Pero, aparte de esta forma novedosa, sin pretenderlo, hubo otro aspecto que ha sido determinante para el éxito que han tenido: en la campaña no ha habido ninguna discriminación a la hora de elegir los modelos.
Una de las pequeñas que participó fue Milagros, una niña con síndrome de Down cuya madre, Marcela, colgó las fotos en Facebook: “No se imaginan lo importante, lo sano, lo imprescindible que es que nuestros hijos con capacidades diferentes sean incluidos en el universo convencional. Desinvisibilizarlos es tarea y obligación de todos, ser distintos es normal entonces… por qué taparlos, esconderlos, obviarlos, ignorarlos?”, escribió en su cuenta cuando puso las fotos de Milagros.
En la campaña también participó Indiana. En su caso, su madre recuerda que cuando les propusieron participar a sus dos hijas le gustó la idea. “¿Pero sabés que mi bebé tiene síndrome de Down?”, preguntó,  a las propietarias. “Me dijeron con naturalidad que sí”. Por eso, teniendo en cuenta que la discriminación es a veces una dura barrera, le ha resultado muy gratificante “ver a mi hija posar con los demás chicos en la vidriera del negocio”.

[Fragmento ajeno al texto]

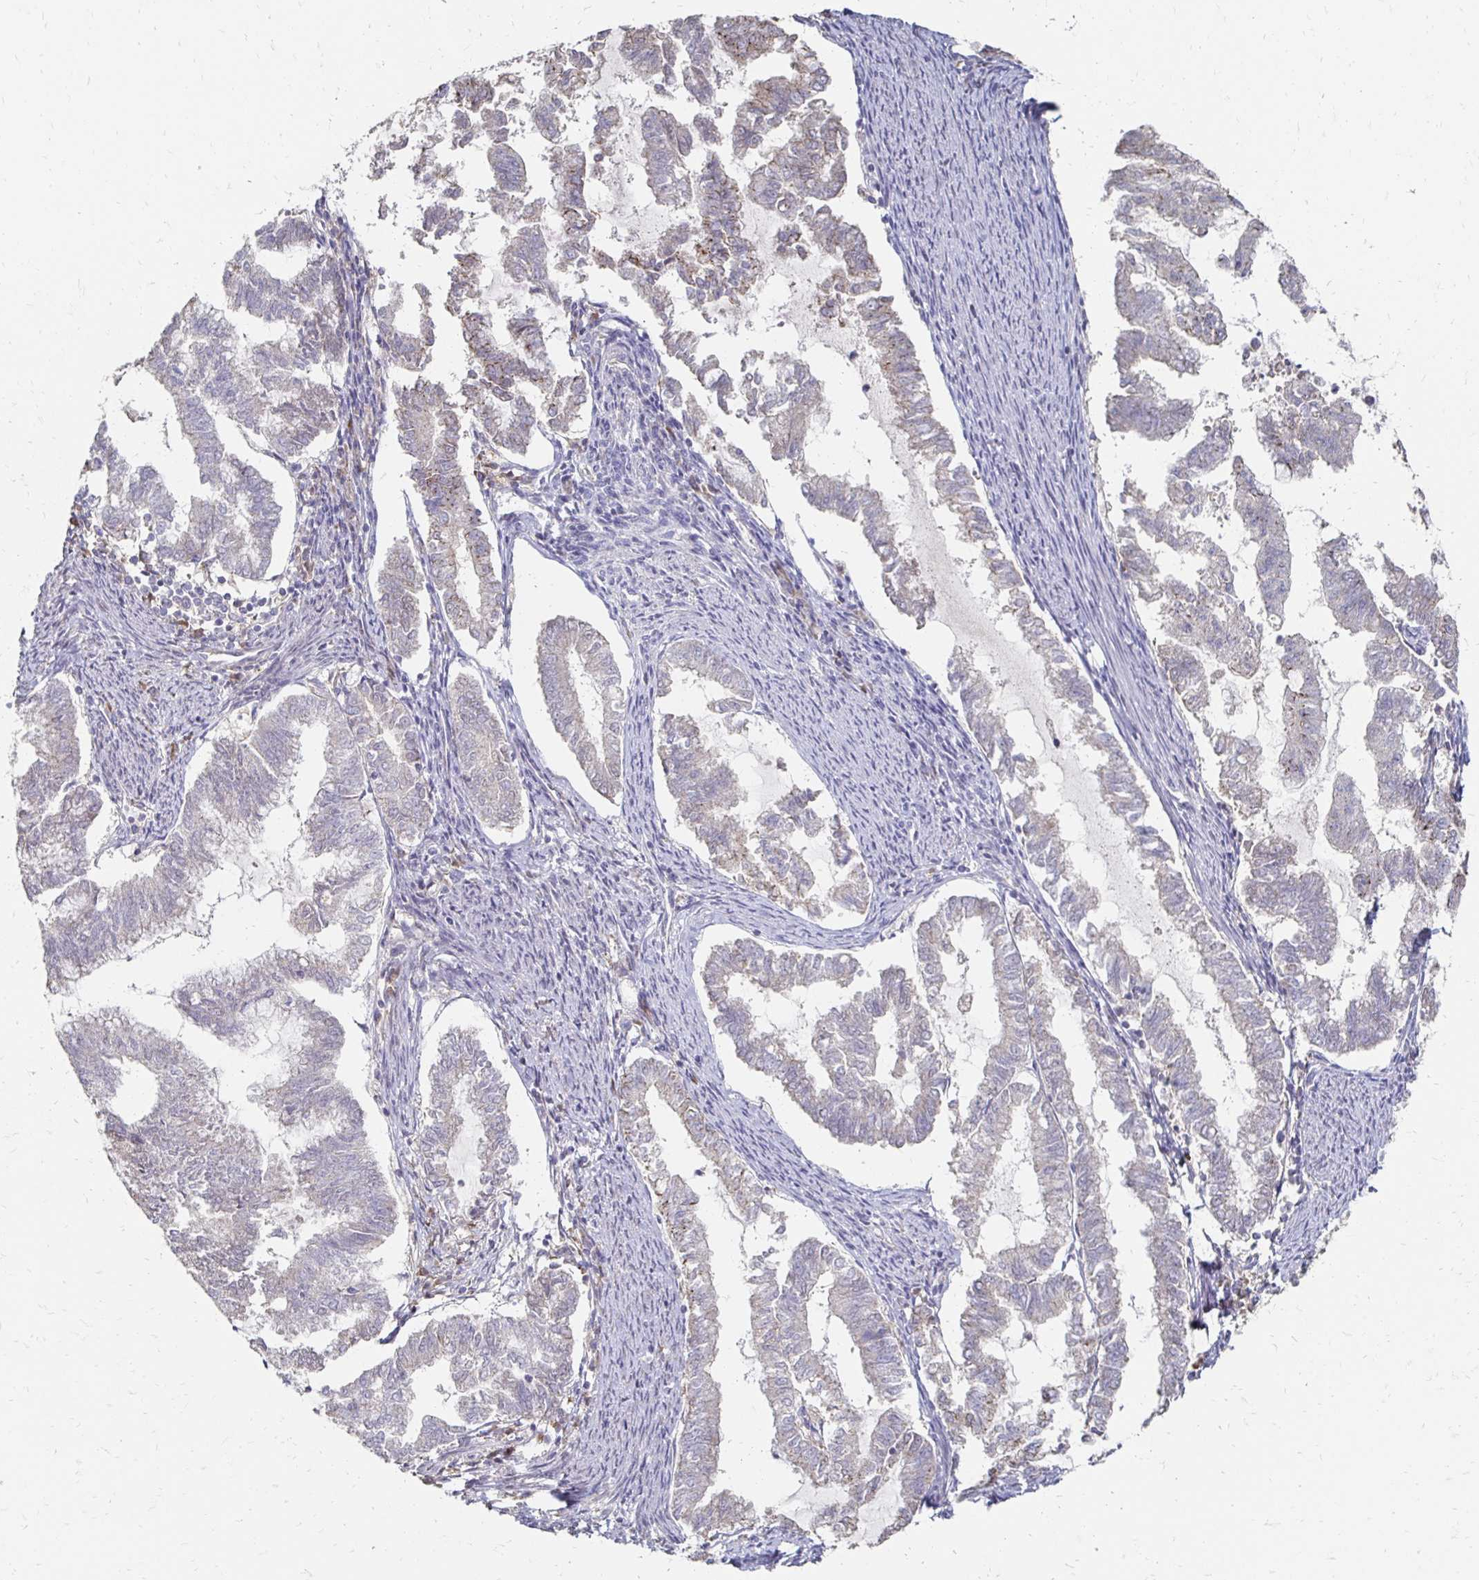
{"staining": {"intensity": "weak", "quantity": "<25%", "location": "cytoplasmic/membranous"}, "tissue": "endometrial cancer", "cell_type": "Tumor cells", "image_type": "cancer", "snomed": [{"axis": "morphology", "description": "Adenocarcinoma, NOS"}, {"axis": "topography", "description": "Endometrium"}], "caption": "Immunohistochemistry photomicrograph of human endometrial cancer (adenocarcinoma) stained for a protein (brown), which shows no staining in tumor cells.", "gene": "ZNF727", "patient": {"sex": "female", "age": 79}}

Además de Milagros e Indiana, también han participado en la campaña otros dos jóvenes con síndrome de Down de distintas edades, Nicolás y Clara, en lo que ha supuesto un gran éxito y que ha conseguido una gran repercusión mediática.
“La idea era hacer algo para vender más en el negocio y nunca pensamos que se iba a generar esto. No encontramos las palabras para agradecer y expresar lo que se siente, porque, creo que desde este humilde lugar hicimos algo para la inclusión. Esperemos que ahora todo el mundo lo vea de una manera natural, que no haya más discriminación porque somos todos iguales y ellos nos pueden dar mucho más a nosotros que un adulto”, explica Lourdes Zaccardi, una de las propietarias de la tienda.
Y es que, efectivamente, una vez más se demuestra que la inclusión es, en buena medida, una cuestión de actitud. El secreto de la integración de personas como Milagros, Nicolás, Clara o Indiana es sencillo. Solo hace falta tomarse un poco de tiempo. “A los chicos con síndrome de Down hay que exigirlos lo mismo que a los otros, pero con más paciencia. Y así lo pueden lograr todo”, aseguró Adrían, padre de Milagros.